I lay down on the bed and was surprised to see a flat screen TV in front of me on the wall.  I’d barely processed the thought of ‘What if there’s no baby, I’ll see there’s no baby’ when my little baby appeared on the screen.  It was love at first sight.  He/she was having a right good dance in there.  It looked like it was body popping at one point!  I couldn’t take my eyes of him/her.  Baby measured 5.9mm from crown to rump. 

The sonographer was lovely and pointed out all the various bits & pieces and said everything looked fine.  She then asked me if I minded her taking some extra measurements.  I of course said I didn’t as it meant I got to see baby for longer.  It turns out that as of next year, they will offer the nuchal fold test.  They’ve had the training and need to practise and record the measurements taken for audit.  She tried for nearly 20 minutes to get some measurements but baby wouldn’t stay still for long enough!  She gave up in the end.  She gave us 4 pictures and also gave us the token back to use next time which I thought was lovely.  I hope we have her next time.  Anyway, meet my baby…

Baby at 12 weeks & 3 days

I can’t begin to tell you how relieved I felt.  We left the room with massive grins on our face.  We couldn’t go home because I’d got to see the midwife and the consultant.  The midwife went through my notes and we talked in more detail about my strep B and what it means for baby.  Basically, when I’m in labour I’ll be given intravenous antibiotics.  This should protect baby from picking up the bacteria in the birth canal.  If I’m in labour for less than 4 hours, baby will be given antibiotics too.  I think I’ll have to stay in for 2 or 3 days so baby can be monitored.  She put yellow GBS alert stickers all over my notes and assured me that it was rare for complications and the fact that I know I’ve got it is half the battle.  Next I was told I’d have to be tested for gestational diabetes as I’ve got a high BMI so am more at risk.  I expected that but was grateful that the midwife wasn’t rude about my weight or anything.

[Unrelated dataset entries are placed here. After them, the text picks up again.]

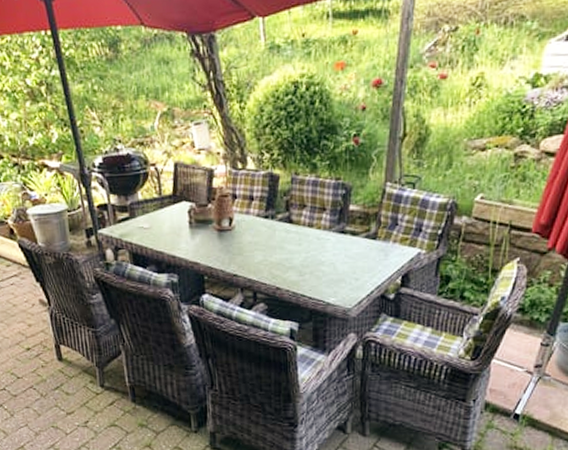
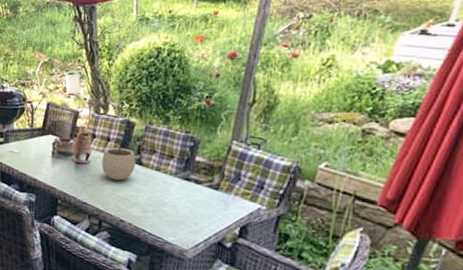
plant pot: none [247,198,286,245] -> present [101,140,136,181]

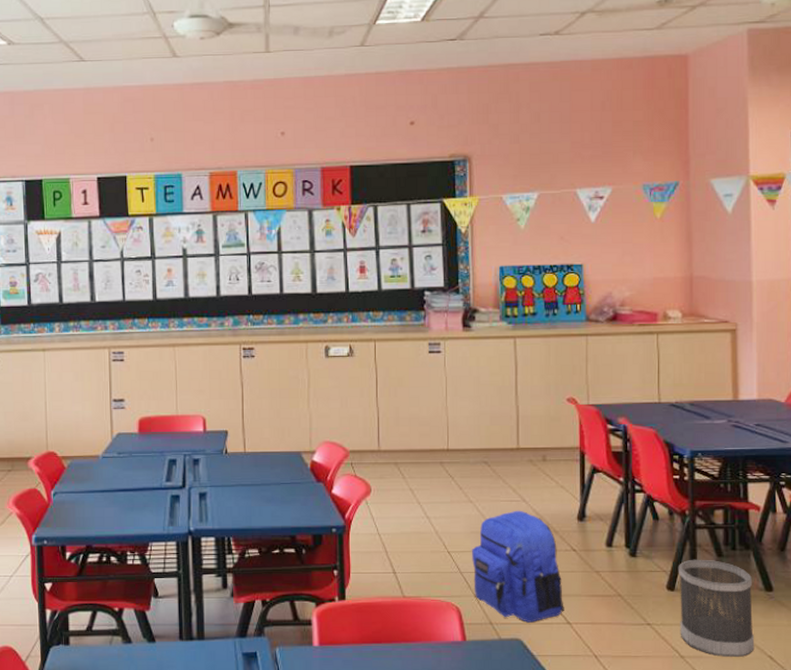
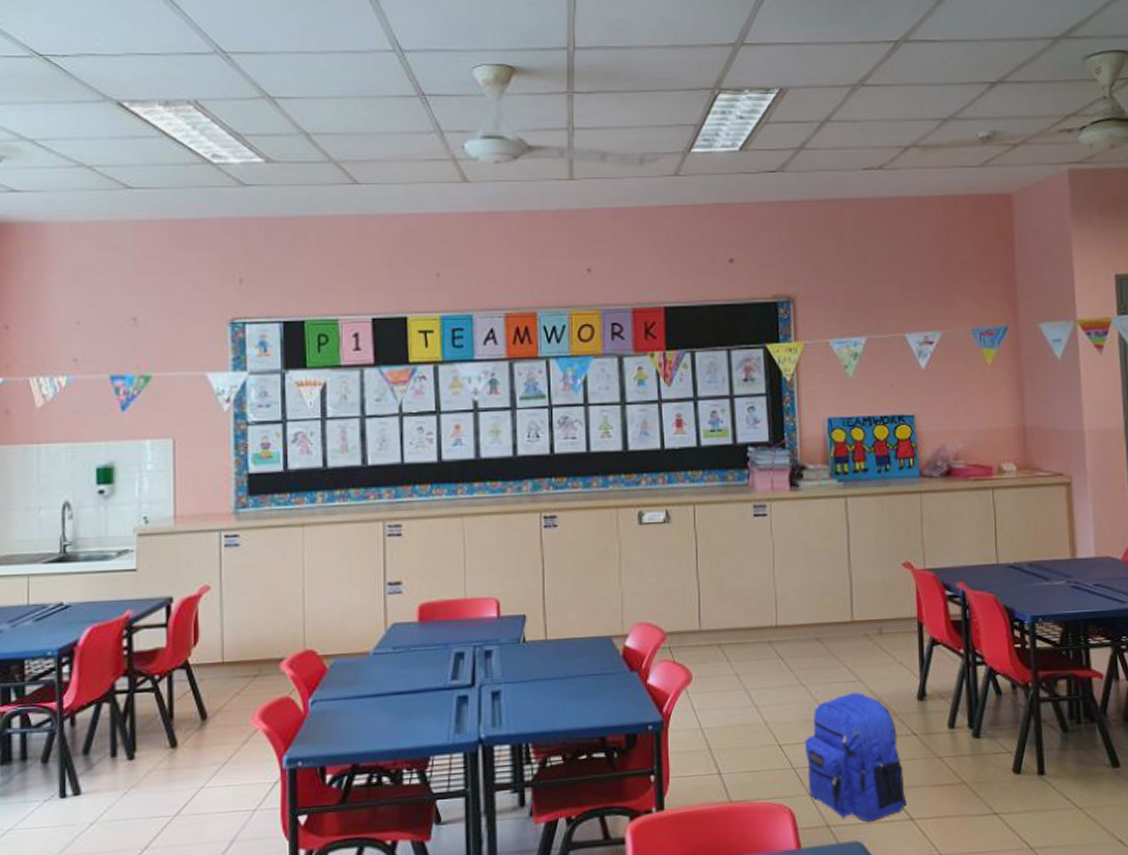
wastebasket: present [678,559,755,657] -> none [1023,736,1105,845]

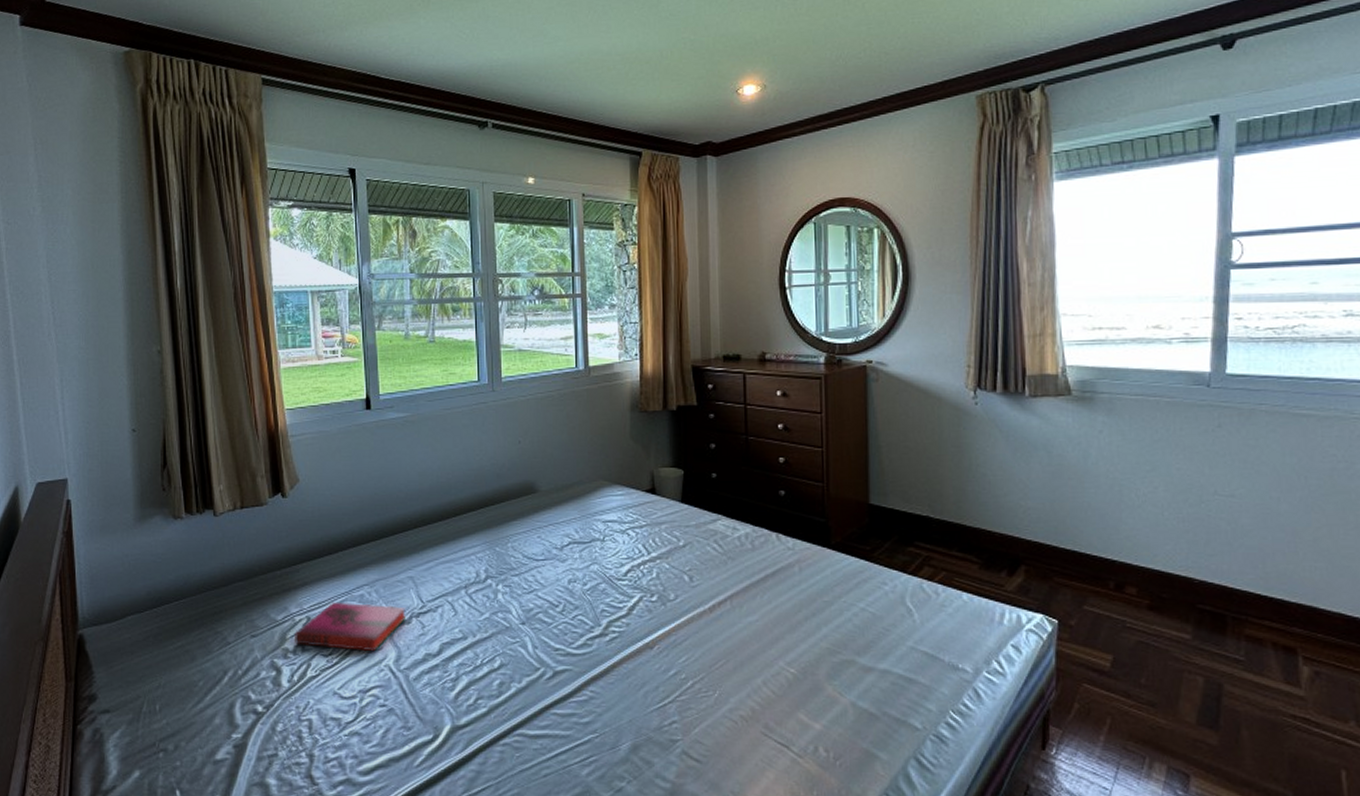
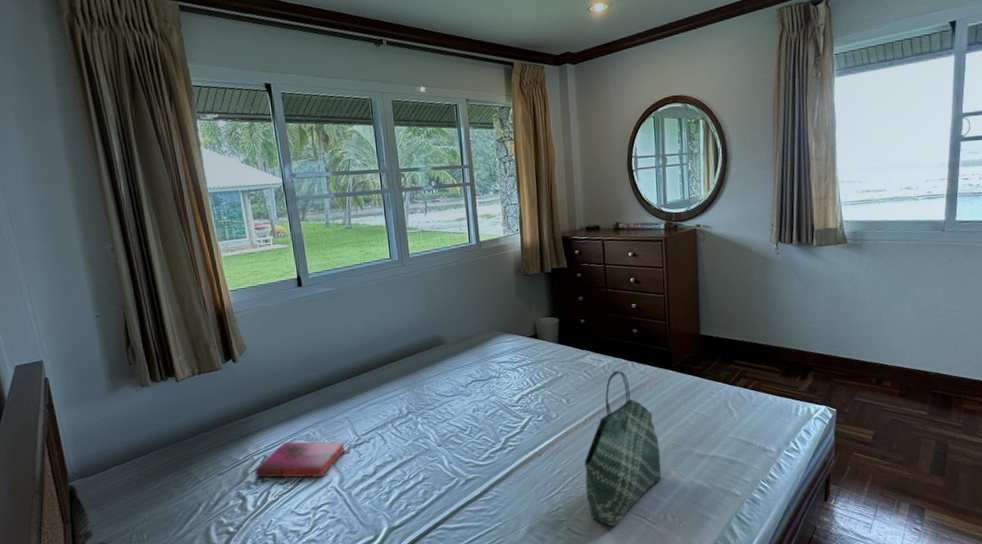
tote bag: none [708,543,813,755] -> present [584,370,662,527]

My consultant was a nice lady.  She went over the strep B stuff again and then we talked about Spina Bifida.  She said I will have a more detailed scan than normal at 20 weeks to check my baby’s spine in depth.  I’ll also have a couple of appointments with her later in pregnancy as well as the normal ones with the midwife. 

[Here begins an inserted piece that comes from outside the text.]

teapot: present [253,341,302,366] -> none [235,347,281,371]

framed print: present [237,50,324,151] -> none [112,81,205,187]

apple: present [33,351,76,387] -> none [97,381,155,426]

I spoke to both of them about the 16 week blood tests for Down’s etc.  I asked whether it means something is defo wrong with baby if the tests come back high risk.  It doesn’t, it’s purely a risk factor.  My results may come back low risk but my baby could be the 1 in 100,000.  That made my mind up.  It’s not going to make any difference to me if something is wrong with my baby but I will worry more if I get a high risk result so I’m not going to bother.

Since the scan I’ve felt so much better in myself.  It all seems more real.  I have a baby in my tummy and I saw it and it makes me smile every time I think about it.  I feel like absolute crap most of the time and I do miss the old me occasionally.  The me that was able to concentrate for more than 30 seconds at a time.  The me that loved chocolate.  The me that didn’t get up 3 times in the night for the loo.  The me that could do mad things like rock off to London after work, get back late and go to work the next day.  It’s only temporary though and I’ll go through & give up anything for this baby :)

4 Responses to "Reaching a milestone"

Lovely blog as always. Brings back fond memories x

YAY. I’m so happy for you. It’s amazing watching the little one moving all around during the ultrasound, isn’t it?
I just wanted to let you know how happy I am that all is well with you. YAY for bubbling baby!!

It’s beyond amazing! I’m really happy for you too. I read your blog, you’re so creative with all your pics n stuff!

Im still excited Horatio has a nose.